More MATLAB statistics toolbox licensing woes (and how to solve them)

March 5th, 2010 | Categories: math software, matlab, programming | Tags:

A little while ago I was having a nice tea break when all hell broke loose.  Complaint after complaint started rolling in about lack of network licenses for the MATLAB statistics toolbox and everyone was wondering what I intended to do about it.  A quick look at our license server indicated that someone had started a large number of MATLAB jobs on a Beowulf cluster and all of them used the statistics toolbox.  Slowly but surely, he was eating up every statistics toolbox license in the university.

I contacted him, explained the problem and he terminated all of his jobs.  Life returned to normal for the rest of the university but now he couldn’t work.  What to do?

One option was to compile his code using the MATLAB compiler and send the resulting binaries to the cluster but I took another route.  I had a look through his code and discovered that he was only ever calling one function from the Statistics toolbox and that was

random('unif',0,1)

All this does is give a uniform random number between 0 and 1. However, if you code it like this

rand()

then you won’t use a license from the statistics toolbox since rand() is part of basic MATLAB. Of course most people don’t want a random number between 0 and 1; instead they will want a random number between two constants, a and b.

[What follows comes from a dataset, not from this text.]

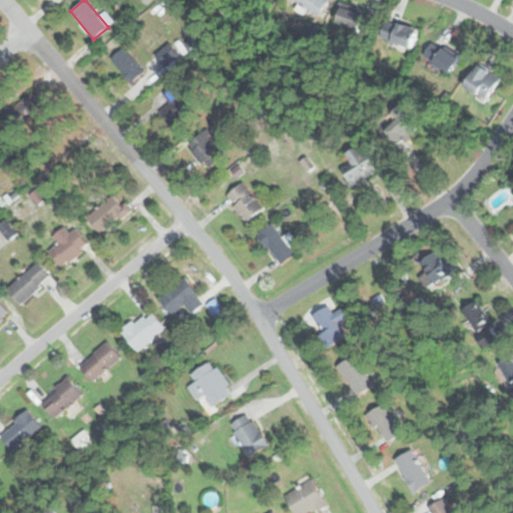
[(294,0),(320,17),(330,1),(328,0),(294,0)]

In almost all cases the following two statements are mathematically equivalent

r = a + (b-a).*rand();     %Doesn't use a license for the statistics toolbox
r = random('unif',a,b);    %Does use a license for the statistics toolbox

The statistics toolbox function, random(), is much more general than rand() since it can give you random numbers from many different distributions but you are wasting a license token if you use it for the uniform distribution. The same goes for the normal distribution for that matter since basic MATLAB has randn().

random('norm',mu,sigma);  %does use a stats license
r = randn()* sigma + mu;  %doesn't use a stats license

The moral of the story is that when you are using MATLAB in a network licensed environment, it can sometimes pay to consider how you spell your functions ;)

  1. March 8th, 2010 at 14:46
    Reply | Quote | #1

    Another alternative might be to find the equivalent function in a different toolbox – say [to pick an example entirely at random ;-)] the NAG Toolbox for MATLAB, which is apparently fully licensed at your site. This contains a wide variety of random number generators, although it might take a little while to find the one you want amongst all those names – which perhaps only goes to reinforce your point about taking care when spelling your functions. ;-)

  2. March 8th, 2010 at 14:58
    Reply | Quote | #2

    Hi Jeremy

    We use the NAG toolbox a lot at Manchester and I wrote up a specific example a couple of weeks ago http://www.walkingrandomly.com/?p=2351

    The NAG Toolbox’s biggest problem is that not all of the functions are vectorized. Those that are, however, usually demonstrate a good speedup compared to the Mathworks’ equivalents. For example, http://www.walkingrandomly.com/?p=1552

    Cheers,
    Mike

  3. GG
    March 13th, 2010 at 12:54
    Reply | Quote | #3

    “biggest problem is that not all of the functions are vectorized”

    a “business” opportunity?…
    hmmmm

  4. March 13th, 2010 at 14:36
    Reply | Quote | #4

    @GG Not sure I follow your meaning. I just moan at NAG about it and hope they fix it.